11,8 millions de bénéficiaires du Ramed : Seulement 7,4 millions disposent d’une carte valide

11,8 millions de bénéficiaires du Ramed : Seulement 7,4 millions disposent d’une carte valide

Le taux de renouvellement d’éligibilité a été fixé à 46% à fin janvier 2018

Depuis sa généralisation en 2012, le Ramed (Régime d’assistance médicale) attire toujours plus de bénéficiaires. Selon les derniers chiffres disponibles de l’Anam (Agence nationale de l’assurance-maladie), le nombre de personnes immatriculées a atteint 11.866 735 bénéficiaires à fin janvier 2018 soit

4.806 .335 foyers. Notons que durant le seul mois de janvier 2018, 75.866 nouveaux bénéficiaires ont été immatriculés (37.259 foyers). Ainsi, ces statistiques montrent bel et bien que les prévisions du Régime qui tablaient initialement sur 8,5 millions de bénéficiaires selon l’étude actuarielle de 2006 ont largement été dépassés. Notons que ce chiffre a été révisé par la suite. Ainsi, la population  cible est estimée à 8.107.66 bénéficiaires, soit 3.185.049 foyers. Le taux de réalisation du Ramed a atteint 146% à fin janvier 2018.   En revanche, ils ne sont que 7.420.722 bénéficiaires à disposer d’une carte valide leur donnant accès aux soins. La fin de la date de validité et le non renouvellement des demandes expliquent cette situation.
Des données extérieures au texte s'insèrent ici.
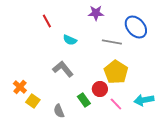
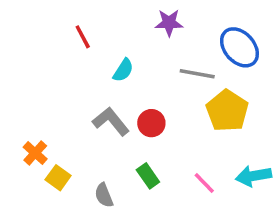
cyan semicircle: (70, 40) -> (123, 70), turned -80
yellow pentagon: (116, 72) -> (227, 111), moved
red circle: (100, 89) -> (151, 123), moved

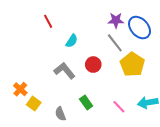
purple star: (169, 23) -> (116, 20), moved
gray line: (197, 74) -> (115, 43), turned 42
red circle: (151, 123) -> (93, 65), moved

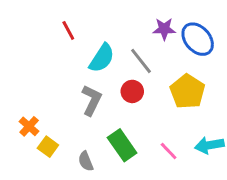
cyan semicircle: (72, 41) -> (102, 58), size x1.5
gray line: (115, 43) -> (141, 61), moved
gray L-shape: (64, 71) -> (92, 100), turned 65
green rectangle: (86, 103) -> (122, 145), size x1.5

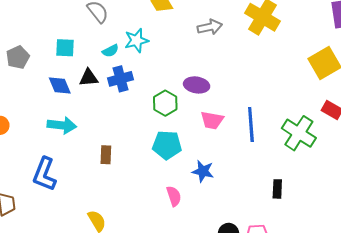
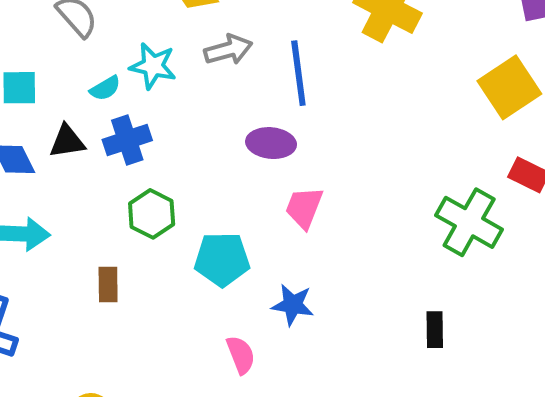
gray arrow: (210, 27) -> (228, 50), moved
cyan star: (136, 40) -> (153, 66), turned 30
green hexagon: (165, 103) -> (152, 214), moved
pink trapezoid: (212, 120) -> (304, 208), turned 105
blue line: (251, 124) -> (298, 73), moved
Toujours selon l’Anam, le taux de renouvellement d’éligibilité n’est que de 46% à fin janvier 2018. Un pourcentage qui a connu une toute petite hausse par rapport à fin novembre 2017 où le taux de renouvellement d’éligibilité était fixé à 45,7%. S’agissant de la répartition des immatriculations par genre, 52% des bénéficiaires sont des femmes, soit 6.226.877 contre 48% pour le sexe masculin (5.639.811).   Signalons également que 51% des personnes immatriculées proviennent du milieu urbain et 49% du milieu rural. Si l’on examine la répartition des immatriculations des bénéficiaires par région à fin janvier 2018 (voir tableau ci-dessus), la région de Casablanca-Settat arrive toujours en tête avec 1.809.883 bénéficiaires, soit 760.567 foyers. Viennent ensuite les régions de Fès-Meknès avec 1 800 969 bénéficiaires (736.836 foyers), Rabat-Salé-Kénitra (1.708.135 bénéficiaires, soit 711.492 foyers), Marrakech-Safi (1.595.770 bénéficiaires, soit 596 150 foyers) et Béni-Mellal-Khénifra (1.127.186 bénéficiaires, soit 446.485 foyers). Pour ce qui est de la répartition des immatriculations par tranche d’âge, il y a lieu de relever que les 10-20 ans représentent la proportion la plus importante avec 20%, soit 2.388.714 bénéficiaires, suivis des 20-30 ans avec 14% (1 687.243 bénéficiaires), les 40-50 ans (14%, 1.643.056), les 30-40 ans (13%, 1.581.444), les 0-10 ans (13%, 1.541.751), les 50-60 ans (12%, 1.384.605), les 60-70 ans (8% soit 946.243 bénéficiaires), les 70-80 ans (4%, 453.99) et les 80 ans et plus avec 2% (239.743).   

Malgré quelques avancées positives, le Ramed est confronté à plusieurs problèmes ayant trait au ciblage, à l’amélioration du processus d’éligibilité, la qualité de service aux bénéficiaires, ainsi que l’amélioration du financement et de sa gouvernance. Les subventions réservées au Régime sont insuffisantes vu  la part importante des pauvres parmi les bénéficiaires. D’après l’Anam,  la population bénéficiaire «étiquetée comme pauvre» représente 91%, tandis que seulement 9% sont «classés comme vulnérables». Les pauvres absolus sont exemptés du paiement des cotisations. Seules les personnes vulnérables sont contraintes de verser une cotisation annuelle qui est fixée à 120 DH par personne, plafonnée à 600 DH par famille. Ce qui revient à dire que seulement 1.318 526 bénéficiaires sont en mesure de verser la cotisation annuelle de 120 DH. Il faut aussi relever que la création d’un organisme gestionnaire du Ramed se fait toujours attendre. Outre les problèmes de financement et de gestion, se pose le problème d’accès au Régime pour les plus démunis, notamment ceux installés dans les régions enclavées où se pose initialement la question de l’accès aux soins. Plusieurs régions font face à un manque de services de santé, vu l’insuffisance et la mauvaise répartition des cadres médicaux et paramédicaux et des dispensaires.